2. The outline according to claim 1, wherein the first line segment and the second line segment are moved so that a tip point is not formed when the line segment and the second line segment are turned back at an acute angle. Font transformation device. 5. The outline according to claim 1, wherein the line width correcting means determines the moving direction by using a line segment connecting a start point and an end point of the curve when the curve portion is moved. Font transformation device. 6. The line width correcting means corrects the outline after multiplying the coordinates of all the outline points by n times (n is an integer), and the output means outputs an outline font of n times the design size.
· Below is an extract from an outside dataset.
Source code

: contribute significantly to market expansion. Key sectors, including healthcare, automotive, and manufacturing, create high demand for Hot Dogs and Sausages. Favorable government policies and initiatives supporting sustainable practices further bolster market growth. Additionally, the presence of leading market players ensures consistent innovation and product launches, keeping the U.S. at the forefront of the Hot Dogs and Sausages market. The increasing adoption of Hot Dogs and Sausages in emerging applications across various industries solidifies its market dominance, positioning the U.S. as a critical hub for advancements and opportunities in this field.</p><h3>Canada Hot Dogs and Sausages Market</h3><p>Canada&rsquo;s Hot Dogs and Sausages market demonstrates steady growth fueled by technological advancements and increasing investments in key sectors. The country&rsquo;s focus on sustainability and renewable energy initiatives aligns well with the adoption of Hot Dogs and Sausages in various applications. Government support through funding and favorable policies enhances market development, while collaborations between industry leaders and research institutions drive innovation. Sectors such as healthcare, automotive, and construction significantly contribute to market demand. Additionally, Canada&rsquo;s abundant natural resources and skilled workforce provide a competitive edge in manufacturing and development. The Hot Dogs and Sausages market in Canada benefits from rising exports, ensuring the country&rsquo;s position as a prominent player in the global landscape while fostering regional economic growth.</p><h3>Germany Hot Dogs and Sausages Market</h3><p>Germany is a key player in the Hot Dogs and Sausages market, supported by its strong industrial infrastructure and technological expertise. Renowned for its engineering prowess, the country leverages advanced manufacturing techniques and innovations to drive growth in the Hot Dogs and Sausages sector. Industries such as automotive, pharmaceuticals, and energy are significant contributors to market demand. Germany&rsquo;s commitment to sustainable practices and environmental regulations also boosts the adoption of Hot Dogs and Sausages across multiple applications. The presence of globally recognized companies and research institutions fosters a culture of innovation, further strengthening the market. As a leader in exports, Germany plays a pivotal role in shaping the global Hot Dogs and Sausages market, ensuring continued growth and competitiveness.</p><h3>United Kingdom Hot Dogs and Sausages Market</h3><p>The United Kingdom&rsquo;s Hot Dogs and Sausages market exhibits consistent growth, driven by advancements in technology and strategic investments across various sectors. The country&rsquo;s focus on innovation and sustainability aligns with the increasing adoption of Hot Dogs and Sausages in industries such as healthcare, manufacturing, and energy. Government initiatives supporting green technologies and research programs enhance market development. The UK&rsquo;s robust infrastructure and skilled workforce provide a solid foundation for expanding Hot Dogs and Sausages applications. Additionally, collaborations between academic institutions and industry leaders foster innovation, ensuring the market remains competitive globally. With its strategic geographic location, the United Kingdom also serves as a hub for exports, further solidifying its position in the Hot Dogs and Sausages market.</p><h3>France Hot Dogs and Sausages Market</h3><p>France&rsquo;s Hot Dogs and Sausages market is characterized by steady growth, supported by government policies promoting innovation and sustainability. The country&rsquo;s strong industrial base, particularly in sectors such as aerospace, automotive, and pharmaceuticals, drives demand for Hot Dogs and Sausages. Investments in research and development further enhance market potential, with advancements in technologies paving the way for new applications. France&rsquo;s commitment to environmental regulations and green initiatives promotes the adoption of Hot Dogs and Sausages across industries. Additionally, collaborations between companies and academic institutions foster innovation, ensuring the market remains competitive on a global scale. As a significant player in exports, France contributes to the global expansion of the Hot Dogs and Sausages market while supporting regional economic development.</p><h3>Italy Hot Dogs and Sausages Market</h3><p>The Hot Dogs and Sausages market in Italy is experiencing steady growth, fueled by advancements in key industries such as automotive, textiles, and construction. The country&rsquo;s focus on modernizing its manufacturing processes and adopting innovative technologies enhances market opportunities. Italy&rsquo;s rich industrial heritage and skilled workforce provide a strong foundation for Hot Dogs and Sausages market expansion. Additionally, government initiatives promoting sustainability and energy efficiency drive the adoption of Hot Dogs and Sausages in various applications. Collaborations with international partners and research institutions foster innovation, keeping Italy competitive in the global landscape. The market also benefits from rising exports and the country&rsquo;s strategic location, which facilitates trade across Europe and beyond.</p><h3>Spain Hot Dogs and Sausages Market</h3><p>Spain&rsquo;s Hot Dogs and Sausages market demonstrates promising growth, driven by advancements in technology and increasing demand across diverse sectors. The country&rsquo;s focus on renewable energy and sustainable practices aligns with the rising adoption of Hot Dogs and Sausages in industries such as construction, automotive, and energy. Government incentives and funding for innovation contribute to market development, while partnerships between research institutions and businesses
The outline font transforming device according to claim 1, wherein 7. A first pixel processing system for determining a first contour line as a start point of a black-painted area and a next contour line as an end point of a black-painted area when filling the inner points of the contour line, and When there is a second pixel processing system that determines that the contour line of the above is the start point of the black-painted area and the next contour line is the start point of the white-painted area, the line width correction means So that the contour line of the outline font designed for the second pixel processing system has the same design, or the contour line of the outline font designed for the second pixel processing system has the same design. 2. The outline font transformation device according to claim 1, wherein the outline is controlled so that the pixel processing system has the same design.